*EXCERPTED RECORDS*.
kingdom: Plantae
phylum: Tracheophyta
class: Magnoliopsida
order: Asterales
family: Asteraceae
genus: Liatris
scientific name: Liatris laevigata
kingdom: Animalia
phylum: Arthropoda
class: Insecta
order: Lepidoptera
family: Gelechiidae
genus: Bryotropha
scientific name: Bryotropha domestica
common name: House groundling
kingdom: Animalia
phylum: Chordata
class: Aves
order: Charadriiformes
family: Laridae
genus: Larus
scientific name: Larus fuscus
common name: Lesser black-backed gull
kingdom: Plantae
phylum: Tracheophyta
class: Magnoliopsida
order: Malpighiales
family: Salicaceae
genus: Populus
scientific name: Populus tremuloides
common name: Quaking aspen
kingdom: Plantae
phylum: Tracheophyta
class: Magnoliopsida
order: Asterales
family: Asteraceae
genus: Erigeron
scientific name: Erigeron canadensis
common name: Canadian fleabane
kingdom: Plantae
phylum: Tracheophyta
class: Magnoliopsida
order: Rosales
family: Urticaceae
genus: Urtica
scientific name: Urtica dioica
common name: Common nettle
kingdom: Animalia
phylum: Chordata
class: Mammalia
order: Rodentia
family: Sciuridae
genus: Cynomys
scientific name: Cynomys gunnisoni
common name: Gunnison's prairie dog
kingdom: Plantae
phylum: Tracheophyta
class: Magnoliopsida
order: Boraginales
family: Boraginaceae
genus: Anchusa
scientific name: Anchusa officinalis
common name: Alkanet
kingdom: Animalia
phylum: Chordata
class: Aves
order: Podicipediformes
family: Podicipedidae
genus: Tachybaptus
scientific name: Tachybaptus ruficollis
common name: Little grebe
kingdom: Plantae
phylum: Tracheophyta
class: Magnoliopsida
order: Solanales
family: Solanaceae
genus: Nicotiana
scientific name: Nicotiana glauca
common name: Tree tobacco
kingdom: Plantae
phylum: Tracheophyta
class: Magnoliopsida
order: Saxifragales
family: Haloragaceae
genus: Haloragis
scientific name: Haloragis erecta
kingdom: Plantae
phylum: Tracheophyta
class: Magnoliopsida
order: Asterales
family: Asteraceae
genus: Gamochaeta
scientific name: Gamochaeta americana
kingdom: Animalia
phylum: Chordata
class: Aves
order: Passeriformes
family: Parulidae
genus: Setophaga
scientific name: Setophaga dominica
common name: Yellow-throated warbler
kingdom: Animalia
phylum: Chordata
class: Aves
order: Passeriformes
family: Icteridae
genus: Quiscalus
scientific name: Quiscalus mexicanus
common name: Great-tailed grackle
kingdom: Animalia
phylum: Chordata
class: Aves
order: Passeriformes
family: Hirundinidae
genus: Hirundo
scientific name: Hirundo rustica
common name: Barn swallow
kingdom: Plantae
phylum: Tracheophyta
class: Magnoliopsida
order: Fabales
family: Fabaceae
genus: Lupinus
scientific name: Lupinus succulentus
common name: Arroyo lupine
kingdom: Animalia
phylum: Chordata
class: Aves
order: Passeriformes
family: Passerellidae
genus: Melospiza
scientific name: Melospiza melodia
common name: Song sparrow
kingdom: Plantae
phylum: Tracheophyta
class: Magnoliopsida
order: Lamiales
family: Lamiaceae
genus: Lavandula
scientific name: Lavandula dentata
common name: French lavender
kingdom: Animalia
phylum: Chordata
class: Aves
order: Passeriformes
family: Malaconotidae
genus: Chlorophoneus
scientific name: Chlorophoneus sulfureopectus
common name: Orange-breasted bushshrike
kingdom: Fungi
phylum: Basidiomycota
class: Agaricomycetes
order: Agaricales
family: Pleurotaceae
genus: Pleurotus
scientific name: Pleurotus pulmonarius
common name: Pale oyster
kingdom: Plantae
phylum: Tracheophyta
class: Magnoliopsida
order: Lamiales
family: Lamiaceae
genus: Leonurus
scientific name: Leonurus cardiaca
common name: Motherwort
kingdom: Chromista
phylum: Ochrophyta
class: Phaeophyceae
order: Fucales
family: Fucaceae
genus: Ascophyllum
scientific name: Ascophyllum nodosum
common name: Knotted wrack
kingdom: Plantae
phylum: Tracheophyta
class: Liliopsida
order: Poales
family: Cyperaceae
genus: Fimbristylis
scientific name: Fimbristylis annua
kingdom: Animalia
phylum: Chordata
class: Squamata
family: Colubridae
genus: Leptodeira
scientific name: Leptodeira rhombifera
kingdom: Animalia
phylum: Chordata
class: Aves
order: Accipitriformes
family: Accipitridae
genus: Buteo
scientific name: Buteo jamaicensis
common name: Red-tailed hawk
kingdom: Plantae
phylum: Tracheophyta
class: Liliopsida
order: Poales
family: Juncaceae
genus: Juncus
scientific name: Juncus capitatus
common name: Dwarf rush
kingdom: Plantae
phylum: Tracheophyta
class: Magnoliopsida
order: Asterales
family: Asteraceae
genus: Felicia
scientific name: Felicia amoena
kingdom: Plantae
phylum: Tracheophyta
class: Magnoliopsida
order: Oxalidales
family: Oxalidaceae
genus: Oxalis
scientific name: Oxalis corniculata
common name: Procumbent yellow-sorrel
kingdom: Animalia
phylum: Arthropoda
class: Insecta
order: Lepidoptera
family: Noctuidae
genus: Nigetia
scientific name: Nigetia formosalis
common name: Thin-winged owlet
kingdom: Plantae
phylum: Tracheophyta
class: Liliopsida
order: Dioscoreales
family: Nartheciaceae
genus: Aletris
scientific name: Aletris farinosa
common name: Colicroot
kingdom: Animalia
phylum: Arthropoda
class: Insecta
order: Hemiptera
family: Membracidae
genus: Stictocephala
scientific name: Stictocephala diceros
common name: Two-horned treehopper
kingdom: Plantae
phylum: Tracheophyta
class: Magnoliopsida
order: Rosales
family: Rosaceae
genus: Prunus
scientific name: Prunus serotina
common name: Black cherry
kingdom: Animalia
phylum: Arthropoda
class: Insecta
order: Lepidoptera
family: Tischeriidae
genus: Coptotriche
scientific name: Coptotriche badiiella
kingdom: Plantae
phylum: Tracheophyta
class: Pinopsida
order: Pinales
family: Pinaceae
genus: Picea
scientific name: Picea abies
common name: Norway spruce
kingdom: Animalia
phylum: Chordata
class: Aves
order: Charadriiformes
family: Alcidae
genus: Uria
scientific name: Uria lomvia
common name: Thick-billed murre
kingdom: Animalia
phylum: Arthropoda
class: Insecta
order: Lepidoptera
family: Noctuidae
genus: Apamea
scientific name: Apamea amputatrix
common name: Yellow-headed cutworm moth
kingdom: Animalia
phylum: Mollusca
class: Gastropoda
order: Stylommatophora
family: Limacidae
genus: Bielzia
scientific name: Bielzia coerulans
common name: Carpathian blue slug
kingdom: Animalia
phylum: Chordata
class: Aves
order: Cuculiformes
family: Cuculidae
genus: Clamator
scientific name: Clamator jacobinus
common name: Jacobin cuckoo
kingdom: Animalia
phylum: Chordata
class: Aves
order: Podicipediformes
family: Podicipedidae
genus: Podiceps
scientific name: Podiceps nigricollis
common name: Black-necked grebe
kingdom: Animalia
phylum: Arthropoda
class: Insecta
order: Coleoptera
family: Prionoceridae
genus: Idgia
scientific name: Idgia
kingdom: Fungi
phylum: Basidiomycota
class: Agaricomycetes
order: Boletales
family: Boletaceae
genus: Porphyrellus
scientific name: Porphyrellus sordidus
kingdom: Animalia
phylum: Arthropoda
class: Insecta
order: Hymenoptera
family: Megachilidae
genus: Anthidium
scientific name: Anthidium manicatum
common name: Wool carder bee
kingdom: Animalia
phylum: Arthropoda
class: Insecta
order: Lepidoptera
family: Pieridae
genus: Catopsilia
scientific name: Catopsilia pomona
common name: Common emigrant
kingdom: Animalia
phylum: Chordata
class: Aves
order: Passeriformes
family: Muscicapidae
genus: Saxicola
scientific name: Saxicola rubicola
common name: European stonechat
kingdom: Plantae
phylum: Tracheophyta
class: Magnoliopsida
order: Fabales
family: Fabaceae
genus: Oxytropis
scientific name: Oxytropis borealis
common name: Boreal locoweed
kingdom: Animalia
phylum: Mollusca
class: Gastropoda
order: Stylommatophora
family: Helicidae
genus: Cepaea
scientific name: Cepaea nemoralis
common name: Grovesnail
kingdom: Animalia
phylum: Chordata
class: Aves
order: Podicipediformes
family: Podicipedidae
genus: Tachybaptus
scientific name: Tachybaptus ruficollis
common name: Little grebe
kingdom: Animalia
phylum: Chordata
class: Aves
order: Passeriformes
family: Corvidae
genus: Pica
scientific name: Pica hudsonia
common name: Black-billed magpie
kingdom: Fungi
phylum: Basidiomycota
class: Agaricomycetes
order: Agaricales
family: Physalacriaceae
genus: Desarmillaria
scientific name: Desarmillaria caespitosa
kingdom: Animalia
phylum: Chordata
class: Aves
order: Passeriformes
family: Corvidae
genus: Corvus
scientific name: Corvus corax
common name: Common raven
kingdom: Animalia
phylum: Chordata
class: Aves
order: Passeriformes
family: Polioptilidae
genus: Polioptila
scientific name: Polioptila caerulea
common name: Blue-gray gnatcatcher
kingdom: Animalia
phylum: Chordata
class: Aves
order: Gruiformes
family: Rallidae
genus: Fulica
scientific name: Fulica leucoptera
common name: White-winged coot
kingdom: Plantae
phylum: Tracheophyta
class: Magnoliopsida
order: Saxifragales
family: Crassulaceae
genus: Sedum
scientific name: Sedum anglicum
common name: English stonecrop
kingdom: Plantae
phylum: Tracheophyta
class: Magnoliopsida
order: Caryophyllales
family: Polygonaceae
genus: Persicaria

*GIVEN TASK*. Copy out the lines of the entries above, from the line with "genus: Haloragis" up to and including the line with "family: Fucaceae", reproducing each one without change.

*REPLY*.
genus: Haloragis
scientific name: Haloragis erecta
kingdom: Plantae
phylum: Tracheophyta
class: Magnoliopsida
order: Asterales
family: Asteraceae
genus: Gamochaeta
scientific name: Gamochaeta americana
kingdom: Animalia
phylum: Chordata
class: Aves
order: Passeriformes
family: Parulidae
genus: Setophaga
scientific name: Setophaga dominica
common name: Yellow-throated warbler
kingdom: Animalia
phylum: Chordata
class: Aves
order: Passeriformes
family: Icteridae
genus: Quiscalus
scientific name: Quiscalus mexicanus
common name: Great-tailed grackle
kingdom: Animalia
phylum: Chordata
class: Aves
order: Passeriformes
family: Hirundinidae
genus: Hirundo
scientific name: Hirundo rustica
common name: Barn swallow
kingdom: Plantae
phylum: Tracheophyta
class: Magnoliopsida
order: Fabales
family: Fabaceae
genus: Lupinus
scientific name: Lupinus succulentus
common name: Arroyo lupine
kingdom: Animalia
phylum: Chordata
class: Aves
order: Passeriformes
family: Passerellidae
genus: Melospiza
scientific name: Melospiza melodia
common name: Song sparrow
kingdom: Plantae
phylum: Tracheophyta
class: Magnoliopsida
order: Lamiales
family: Lamiaceae
genus: Lavandula
scientific name: Lavandula dentata
common name: French lavender
kingdom: Animalia
phylum: Chordata
class: Aves
order: Passeriformes
family: Malaconotidae
genus: Chlorophoneus
scientific name: Chlorophoneus sulfureopectus
common name: Orange-breasted bushshrike
kingdom: Fungi
phylum: Basidiomycota
class: Agaricomycetes
order: Agaricales
family: Pleurotaceae
genus: Pleurotus
scientific name: Pleurotus pulmonarius
common name: Pale oyster
kingdom: Plantae
phylum: Tracheophyta
class: Magnoliopsida
order: Lamiales
family: Lamiaceae
genus: Leonurus
scientific name: Leonurus cardiaca
common name: Motherwort
kingdom: Chromista
phylum: Ochrophyta
class: Phaeophyceae
order: Fucales
family: Fucaceae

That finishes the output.